• **WHAT THE TASK REQUIRES**
Turn the lines below into a numbered list, leaving out any blank lines.

• **INPUT FOR THIS TASK**
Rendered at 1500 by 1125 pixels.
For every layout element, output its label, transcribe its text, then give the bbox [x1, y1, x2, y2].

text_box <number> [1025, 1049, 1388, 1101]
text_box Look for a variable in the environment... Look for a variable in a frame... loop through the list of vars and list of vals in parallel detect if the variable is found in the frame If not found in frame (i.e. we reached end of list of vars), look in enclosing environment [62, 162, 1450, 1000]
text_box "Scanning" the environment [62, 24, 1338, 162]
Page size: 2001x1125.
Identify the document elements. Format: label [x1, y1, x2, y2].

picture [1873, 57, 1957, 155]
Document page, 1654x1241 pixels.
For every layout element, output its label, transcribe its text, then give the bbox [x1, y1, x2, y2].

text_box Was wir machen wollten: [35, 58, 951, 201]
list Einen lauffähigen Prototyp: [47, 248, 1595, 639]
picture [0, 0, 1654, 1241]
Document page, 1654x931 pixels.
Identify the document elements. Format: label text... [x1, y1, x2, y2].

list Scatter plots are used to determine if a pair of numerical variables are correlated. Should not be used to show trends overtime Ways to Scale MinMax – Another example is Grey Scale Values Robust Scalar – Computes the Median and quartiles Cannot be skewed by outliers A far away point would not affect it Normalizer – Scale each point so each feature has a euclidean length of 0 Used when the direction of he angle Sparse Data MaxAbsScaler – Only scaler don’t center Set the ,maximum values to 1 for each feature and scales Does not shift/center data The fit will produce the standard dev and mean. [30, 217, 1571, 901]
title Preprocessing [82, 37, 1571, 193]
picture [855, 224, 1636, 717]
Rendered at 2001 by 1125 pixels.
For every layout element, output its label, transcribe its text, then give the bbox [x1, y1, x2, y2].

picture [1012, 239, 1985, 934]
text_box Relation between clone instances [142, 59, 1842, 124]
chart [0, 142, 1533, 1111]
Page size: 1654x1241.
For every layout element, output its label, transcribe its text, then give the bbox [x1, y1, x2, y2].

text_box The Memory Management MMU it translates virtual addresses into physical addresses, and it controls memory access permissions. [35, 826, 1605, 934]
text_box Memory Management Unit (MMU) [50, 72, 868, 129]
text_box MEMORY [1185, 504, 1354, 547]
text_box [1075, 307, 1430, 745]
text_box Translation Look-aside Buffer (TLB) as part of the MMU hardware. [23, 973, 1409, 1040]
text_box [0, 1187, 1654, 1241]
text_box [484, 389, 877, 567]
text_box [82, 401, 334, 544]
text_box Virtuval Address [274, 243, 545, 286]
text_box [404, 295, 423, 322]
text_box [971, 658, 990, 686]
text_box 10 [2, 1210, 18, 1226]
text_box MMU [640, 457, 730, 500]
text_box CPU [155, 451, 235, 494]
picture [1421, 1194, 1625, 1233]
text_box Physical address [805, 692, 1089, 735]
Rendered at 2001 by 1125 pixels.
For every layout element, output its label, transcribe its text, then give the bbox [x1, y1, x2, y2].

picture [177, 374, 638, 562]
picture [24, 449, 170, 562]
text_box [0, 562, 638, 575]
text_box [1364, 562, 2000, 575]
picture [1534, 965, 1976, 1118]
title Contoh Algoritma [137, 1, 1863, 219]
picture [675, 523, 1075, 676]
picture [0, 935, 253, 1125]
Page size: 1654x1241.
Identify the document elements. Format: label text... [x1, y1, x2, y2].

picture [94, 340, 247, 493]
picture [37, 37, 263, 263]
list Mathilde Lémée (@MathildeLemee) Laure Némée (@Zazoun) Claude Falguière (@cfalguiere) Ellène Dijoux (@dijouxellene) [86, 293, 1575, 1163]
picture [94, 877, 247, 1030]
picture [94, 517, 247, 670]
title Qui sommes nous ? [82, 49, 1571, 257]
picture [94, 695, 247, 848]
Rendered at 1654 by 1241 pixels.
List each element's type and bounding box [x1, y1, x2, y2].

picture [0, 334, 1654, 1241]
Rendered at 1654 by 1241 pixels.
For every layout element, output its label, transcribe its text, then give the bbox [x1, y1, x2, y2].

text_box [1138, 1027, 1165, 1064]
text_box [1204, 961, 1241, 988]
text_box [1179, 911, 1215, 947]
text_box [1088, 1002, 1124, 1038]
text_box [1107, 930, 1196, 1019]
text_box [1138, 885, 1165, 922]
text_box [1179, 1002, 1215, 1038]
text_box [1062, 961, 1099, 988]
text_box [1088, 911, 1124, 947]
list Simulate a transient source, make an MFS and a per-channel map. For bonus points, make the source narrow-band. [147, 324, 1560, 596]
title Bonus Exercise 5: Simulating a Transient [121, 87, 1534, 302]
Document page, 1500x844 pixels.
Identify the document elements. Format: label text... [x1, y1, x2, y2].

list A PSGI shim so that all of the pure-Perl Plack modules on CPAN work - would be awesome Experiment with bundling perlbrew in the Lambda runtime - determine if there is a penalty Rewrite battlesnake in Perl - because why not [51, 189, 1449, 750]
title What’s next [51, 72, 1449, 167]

• **RESULT OF THIS TASK**
1. Rendered at 1500 by 1125 pixels.
2. For every layout element, output its label, transcribe its text, then give the bbox [x1, y1, x2, y2].
3. text_box <number> [1025, 1049, 1388, 1101]
4. text_box Look for a variable in the environment... Look for a variable in a frame... loop through the list of vars and list of vals in parallel detect if the variable is found in the frame If not found in frame (i.e. we reached end of list of vars), look in enclosing environment [62, 162, 1450, 1000]
5. text_box "Scanning" the environment [62, 24, 1338, 162]
6. Page size: 2001x1125.
7. Identify the document elements. Format: label [x1, y1, x2, y2].
8. picture [1873, 57, 1957, 155]
9. Document page, 1654x1241 pixels.
10. For every layout element, output its label, transcribe its text, then give the bbox [x1, y1, x2, y2].
11. text_box Was wir machen wollten: [35, 58, 951, 201]
12. list Einen lauffähigen Prototyp: [47, 248, 1595, 639]
13. picture [0, 0, 1654, 1241]
14. Document page, 1654x931 pixels.
15. Identify the document elements. Format: label text... [x1, y1, x2, y2].
16. list Scatter plots are used to determine if a pair of numerical variables are correlated. Should not be used to show trends overtime Ways to Scale MinMax – Another example is Grey Scale Values Robust Scalar – Computes the Median and quartiles Cannot be skewed by outliers A far away point would not affect it Normalizer – Scale each point so each feature has a euclidean length of 0 Used when the direction of he angle Sparse Data MaxAbsScaler – Only scaler don’t center Set the ,maximum values to 1 for each feature and scales Does not shift/center data The fit will produce the standard dev and mean. [30, 217, 1571, 901]
17. title Preprocessing [82, 37, 1571, 193]
18. picture [855, 224, 1636, 717]
19. Rendered at 2001 by 1125 pixels.
20. For every layout element, output its label, transcribe its text, then give the bbox [x1, y1, x2, y2].
21. picture [1012, 239, 1985, 934]
22. text_box Relation between clone instances [142, 59, 1842, 124]
23. chart [0, 142, 1533, 1111]
24. Page size: 1654x1241.
25. For every layout element, output its label, transcribe its text, then give the bbox [x1, y1, x2, y2].
26. text_box The Memory Management MMU it translates virtual addresses into physical addresses, and it controls memory access permissions. [35, 826, 1605, 934]
27. text_box Memory Management Unit (MMU) [50, 72, 868, 129]
28. text_box MEMORY [1185, 504, 1354, 547]
29. text_box [1075, 307, 1430, 745]
30. text_box Translation Look-aside Buffer (TLB) as part of the MMU hardware. [23, 973, 1409, 1040]
31. text_box [0, 1187, 1654, 1241]
32. text_box [484, 389, 877, 567]
33. text_box [82, 401, 334, 544]
34. text_box Virtuval Address [274, 243, 545, 286]
35. text_box [404, 295, 423, 322]
36. text_box [971, 658, 990, 686]
37. text_box 10 [2, 1210, 18, 1226]
38. text_box MMU [640, 457, 730, 500]
39. text_box CPU [155, 451, 235, 494]
40. picture [1421, 1194, 1625, 1233]
41. text_box Physical address [805, 692, 1089, 735]
42. Rendered at 2001 by 1125 pixels.
43. For every layout element, output its label, transcribe its text, then give the bbox [x1, y1, x2, y2].
44. picture [177, 374, 638, 562]
45. picture [24, 449, 170, 562]
46. text_box [0, 562, 638, 575]
47. text_box [1364, 562, 2000, 575]
48. picture [1534, 965, 1976, 1118]
49. title Contoh Algoritma [137, 1, 1863, 219]
50. picture [675, 523, 1075, 676]
51. picture [0, 935, 253, 1125]
52. Page size: 1654x1241.
53. Identify the document elements. Format: label text... [x1, y1, x2, y2].
54. picture [94, 340, 247, 493]
55. picture [37, 37, 263, 263]
56. list Mathilde Lémée (@MathildeLemee) Laure Némée (@Zazoun) Claude Falguière (@cfalguiere) Ellène Dijoux (@dijouxellene) [86, 293, 1575, 1163]
57. picture [94, 877, 247, 1030]
58. picture [94, 517, 247, 670]
59. title Qui sommes nous ? [82, 49, 1571, 257]
60. picture [94, 695, 247, 848]
61. Rendered at 1654 by 1241 pixels.
62. List each element's type and bounding box [x1, y1, x2, y2].
63. picture [0, 334, 1654, 1241]
64. Rendered at 1654 by 1241 pixels.
65. For every layout element, output its label, transcribe its text, then give the bbox [x1, y1, x2, y2].
66. text_box [1138, 1027, 1165, 1064]
67. text_box [1204, 961, 1241, 988]
68. text_box [1179, 911, 1215, 947]
69. text_box [1088, 1002, 1124, 1038]
70. text_box [1107, 930, 1196, 1019]
71. text_box [1138, 885, 1165, 922]
72. text_box [1179, 1002, 1215, 1038]
73. text_box [1062, 961, 1099, 988]
74. text_box [1088, 911, 1124, 947]
75. list Simulate a transient source, make an MFS and a per-channel map. For bonus points, make the source narrow-band. [147, 324, 1560, 596]
76. title Bonus Exercise 5: Simulating a Transient [121, 87, 1534, 302]
77. Document page, 1500x844 pixels.
78. Identify the document elements. Format: label text... [x1, y1, x2, y2].
79. list A PSGI shim so that all of the pure-Perl Plack modules on CPAN work - would be awesome Experiment with bundling perlbrew in the Lambda runtime - determine if there is a penalty Rewrite battlesnake in Perl - because why not [51, 189, 1449, 750]
80. title What’s next [51, 72, 1449, 167]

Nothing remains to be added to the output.